**TASK ITEM**
Copy the entries exactly. Their pictures do not belong in the copy.

BEGIN SUPPLIED MATERIAL

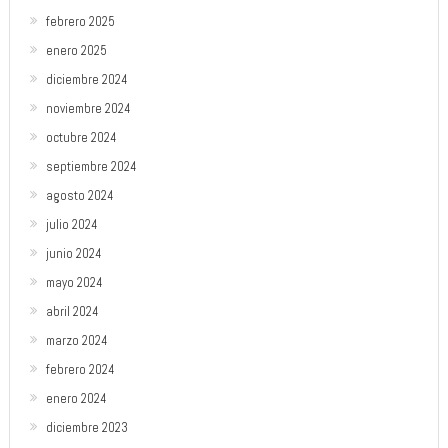
febrero 2025
enero 2025
diciembre 2024
noviembre 2024
octubre 2024
septiembre 2024
agosto 2024
julio 2024
junio 2024
mayo 2024
abril 2024
marzo 2024
febrero 2024
enero 2024
diciembre 2023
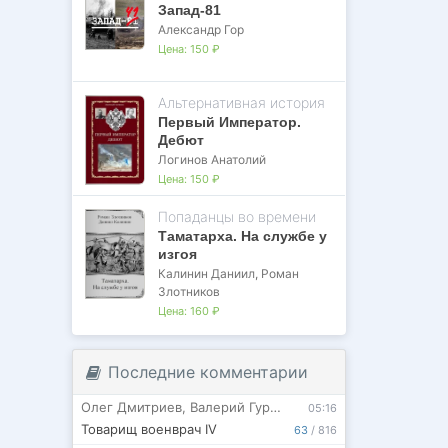
Запад-81
Александр Гор
Цена:
150 ₽
Альтернативная история
Первый Император.
Дебют
Логинов Анатолий
Цена:
150 ₽
Попаданцы во времени
Таматарха. На службе у
изгоя
Калинин Даниил
,
Роман
Злотников
Цена:
160 ₽
Последние комментарии
Олег Дмитриев
,
Валерий Гуров
05:16
Товарищ военврач IV
63
/
816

END SUPPLIED MATERIAL

**SOLUTION TO THIS PROBLEM**
febrero 2025
enero 2025
diciembre 2024
noviembre 2024
octubre 2024
septiembre 2024
agosto 2024
julio 2024
junio 2024
mayo 2024
abril 2024
marzo 2024
febrero 2024
enero 2024
diciembre 2023
Запад-81
Александр Гор
Цена:
150 ₽
Альтернативная история
Первый Император.
Дебют
Логинов Анатолий
Цена:
150 ₽
Попаданцы во времени
Таматарха. На службе у
изгоя
Калинин Даниил
,
Роман
Злотников
Цена:
160 ₽
Последние комментарии
Олег Дмитриев
,
Валерий Гуров
05:16
Товарищ военврач IV
63
/
816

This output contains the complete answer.